北朝鮮の不誠実な対応をいかに改めさせ、日本人拉致問題を前進させるか。政府には、したたかな外交が求められる。
日朝の外務省局長級協議が中国・瀋陽で行われた。北朝鮮の宋日昊日朝交渉担当大使は、拉致被害者らの再調査について「報告できる段階にない。詳細は平壌で特別調査委員会から直接聞いてほしい」と要請した。
政府は、外務省幹部らを平壌に派遣する方向で調整している。北朝鮮に真剣な調査を迫り、具体的な成果を上げるには、どんな措置を取るのが効果的なのか、慎重に見極めることが重要である。
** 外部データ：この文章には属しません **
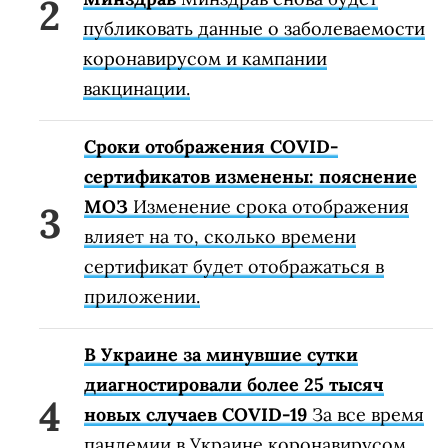
публиковать данные о заболеваемости
коронавирусом и кампании
вакцинации.
Сроки отображения COVID-
сертификатов изменены: пояснение
МОЗ
Изменение срока отображения
влияет на то, сколько времени
сертификат будет отображаться в
приложении.
В Украине за минувшие сутки
диагностировали более 25 тысяч
новых случаев COVID-19
За все время
пандемии в Украине коронавирусом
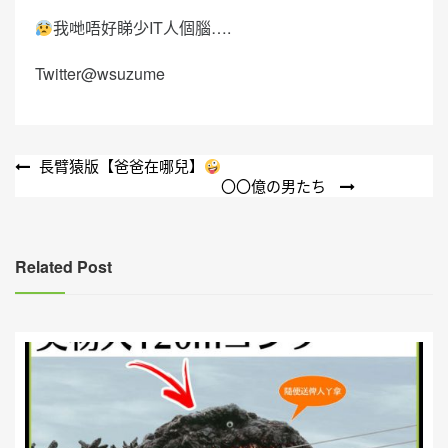
我哋唔好睇少IT人個腦….
Twitter@wsuzume
文
長臂猿版【爸爸在哪兒】
〇〇億の男たち
章
導
覽
Related Post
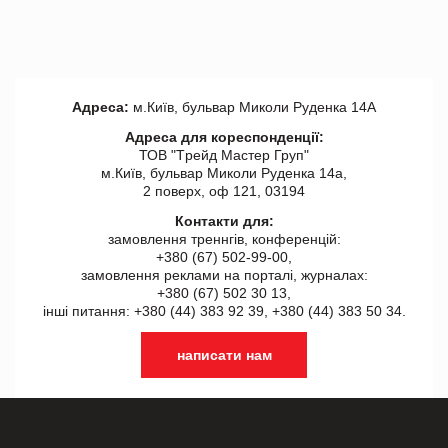
Адреса:
м.Київ, бульвар Миколи Руденка 14А
Адреса для кореспонденції:
ТОВ "Tрейд Мастер Груп"
м.Київ, бульвар Миколи Руденка 14а,
2 поверх, оф 121, 03194
Контакти для:
замовлення треннгів, конференцій:
+380 (67) 502-99-00,
замовлення реклами на порталі, журналах:
+380 (67) 502 30 13,
інші питання: +380 (44) 383 92 39, +380 (44) 383 50 34.
написати нам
外務省の伊原純一アジア大洋州局長は協議で、拉致被害者らの調査を迅速に行い、その結果を速やかに報告するよう求めた。
宋大使は「科学的かつ客観的な調査に着実に取り組んでいる」と語った。調査は「初期段階」にあり、個別結果を伝えることはできない、との主張も繰り返した。
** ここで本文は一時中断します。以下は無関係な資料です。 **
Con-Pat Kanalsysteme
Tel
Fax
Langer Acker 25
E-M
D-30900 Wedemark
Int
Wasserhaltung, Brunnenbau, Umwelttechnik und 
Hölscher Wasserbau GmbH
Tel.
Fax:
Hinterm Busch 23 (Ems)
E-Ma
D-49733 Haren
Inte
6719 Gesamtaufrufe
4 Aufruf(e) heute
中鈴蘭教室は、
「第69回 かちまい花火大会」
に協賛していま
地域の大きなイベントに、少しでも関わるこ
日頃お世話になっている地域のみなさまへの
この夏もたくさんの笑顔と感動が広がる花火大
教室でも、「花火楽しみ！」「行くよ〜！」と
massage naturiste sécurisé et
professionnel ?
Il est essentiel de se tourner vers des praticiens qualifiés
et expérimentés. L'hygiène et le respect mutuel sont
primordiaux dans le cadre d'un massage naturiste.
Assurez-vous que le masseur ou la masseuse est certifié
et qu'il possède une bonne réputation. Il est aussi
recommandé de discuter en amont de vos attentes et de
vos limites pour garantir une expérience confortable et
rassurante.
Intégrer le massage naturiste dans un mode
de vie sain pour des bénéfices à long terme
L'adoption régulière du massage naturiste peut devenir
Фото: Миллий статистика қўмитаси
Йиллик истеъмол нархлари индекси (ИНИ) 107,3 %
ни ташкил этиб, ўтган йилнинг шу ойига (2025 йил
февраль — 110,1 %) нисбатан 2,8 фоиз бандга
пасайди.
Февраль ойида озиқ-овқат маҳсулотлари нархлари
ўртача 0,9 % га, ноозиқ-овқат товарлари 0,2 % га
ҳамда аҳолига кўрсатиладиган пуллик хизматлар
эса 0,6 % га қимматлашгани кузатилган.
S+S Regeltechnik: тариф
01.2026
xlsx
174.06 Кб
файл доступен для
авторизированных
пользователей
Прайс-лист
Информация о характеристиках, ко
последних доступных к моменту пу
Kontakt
より多くの見返りを狙って、情報を小出しにするのは北朝鮮の常套手段だ。そうした時間稼ぎを続けることは、許されない。
伊原局長は、「すべての調査が重要だが、特に拉致問題が最重要だ」と宋大使に伝えた。
調査は、拉致被害者のほか、拉致の可能性のある特定失踪者や日本人遺骨問題なども対象となる。この中で拉致被害者らの安否調査を優先するよう促したものだ。
政府は、北朝鮮による拉致被害者として17人を認定している。このうち横田めぐみさんら12人が未帰国だ。その安否に関する北朝鮮の過去の説明は信ぴょう性が乏しいものが多い。政府が最重点に位置づけたのは当然である。
菅官房長官は「(北朝鮮との)扉は簡単に閉ざさない方がいい。対話と圧力の姿勢で臨んでいきたい」と語っている。
北朝鮮は、伝統的な友好国とされる中国との関係が悪化し、韓国とは対話が進んでいない。米国との核協議も途絶えている。国際的な孤立から脱却するため、対日関係を改善したいとの思惑が依然としてあるのだろう。
この構図を踏まえ、拉致問題の具体的な進展につなげたい。
重要なのは、「行動対行動」の原則を貫くことである。北朝鮮が前向きな対応を取れば、日本も見合った措置を取りたい。
政府は、7月の調査開始時に北朝鮮に対する制裁の一部を解除した。北朝鮮が誠意のない対応を続けるなら、制裁を復活させることも選択肢となろう。